Here’s a copy of the full ruling for reference: https://courthousenews.com/wp-content/uploads/2026/04/moore-v-cecil-11th-cir-ruling.pdf
-PJ
Why bother impowering juries if you overrule their verdicts with egregious errors in evidentiary matters? The jury heard the case and rendered a verdict and award. Just ditch the whole trial by jury then.
You could prosecute Donald Trump for murdering Hillary Clinton even though she’s still alive, and a random group of 12 jurors in some jurisdictions would actually convict him.
This ruling actually cited Supreme Court precedent to the contrary in a footnote on page 26: "To the extent Moore suggests at times in his briefing that, under Federal Rule of Civil Procedure 50(a) and (b), we must also defer to the jury’s ultimate actual malice finding so long as it was reasonable, Moore’s position is inconsistent with the Supreme Court’s independent review directive in Bose Corp., Harte-Hanks, and our Levan precedent. Accordingly, we reject it."
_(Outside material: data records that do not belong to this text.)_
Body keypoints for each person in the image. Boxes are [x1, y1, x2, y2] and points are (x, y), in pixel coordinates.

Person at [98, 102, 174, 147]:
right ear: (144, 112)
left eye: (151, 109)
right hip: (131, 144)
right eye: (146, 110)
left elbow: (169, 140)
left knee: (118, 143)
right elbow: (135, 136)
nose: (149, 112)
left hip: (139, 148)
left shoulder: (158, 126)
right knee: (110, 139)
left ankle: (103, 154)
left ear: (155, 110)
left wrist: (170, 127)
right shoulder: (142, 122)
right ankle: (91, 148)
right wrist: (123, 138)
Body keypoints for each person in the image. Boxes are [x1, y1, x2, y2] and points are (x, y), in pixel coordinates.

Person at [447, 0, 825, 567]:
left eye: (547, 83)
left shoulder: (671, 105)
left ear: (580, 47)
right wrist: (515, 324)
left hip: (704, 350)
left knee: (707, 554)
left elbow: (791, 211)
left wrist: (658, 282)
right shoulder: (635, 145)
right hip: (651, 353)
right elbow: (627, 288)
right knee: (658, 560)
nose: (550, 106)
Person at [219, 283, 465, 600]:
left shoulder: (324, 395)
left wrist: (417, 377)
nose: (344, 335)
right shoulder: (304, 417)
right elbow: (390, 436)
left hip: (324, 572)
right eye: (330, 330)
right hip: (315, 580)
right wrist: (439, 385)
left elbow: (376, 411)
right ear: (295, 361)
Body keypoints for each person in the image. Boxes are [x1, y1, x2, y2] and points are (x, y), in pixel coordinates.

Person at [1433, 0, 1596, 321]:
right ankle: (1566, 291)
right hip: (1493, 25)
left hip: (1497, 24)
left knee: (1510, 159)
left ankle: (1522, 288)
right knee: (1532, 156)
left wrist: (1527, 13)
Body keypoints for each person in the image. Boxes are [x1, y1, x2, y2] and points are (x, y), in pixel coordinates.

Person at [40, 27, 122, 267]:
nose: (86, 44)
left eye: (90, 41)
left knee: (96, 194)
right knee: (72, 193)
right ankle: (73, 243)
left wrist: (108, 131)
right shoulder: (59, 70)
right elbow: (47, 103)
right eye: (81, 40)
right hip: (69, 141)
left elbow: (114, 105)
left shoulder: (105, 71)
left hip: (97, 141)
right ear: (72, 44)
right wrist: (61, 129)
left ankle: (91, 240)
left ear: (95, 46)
Well in this case the fact he didn’t since she is still stealing oxygen would mean no indictment. Besides this is a civil award trial not a criminal where someone forfeits their freedom or life.
A Sullivan challenge is something I wouldn’t mind seeing.
What?? I live 18 miles from the Gadsden Mall. It is an abandoned dump. What girls? Sears gone. JCPenney, gone. Chick-fil-A, gone. Not much is left there but empty story space and overpriced movie theaters.
These events were in the 1970s, mind you.
Even Ragland was still a town in the 70’s.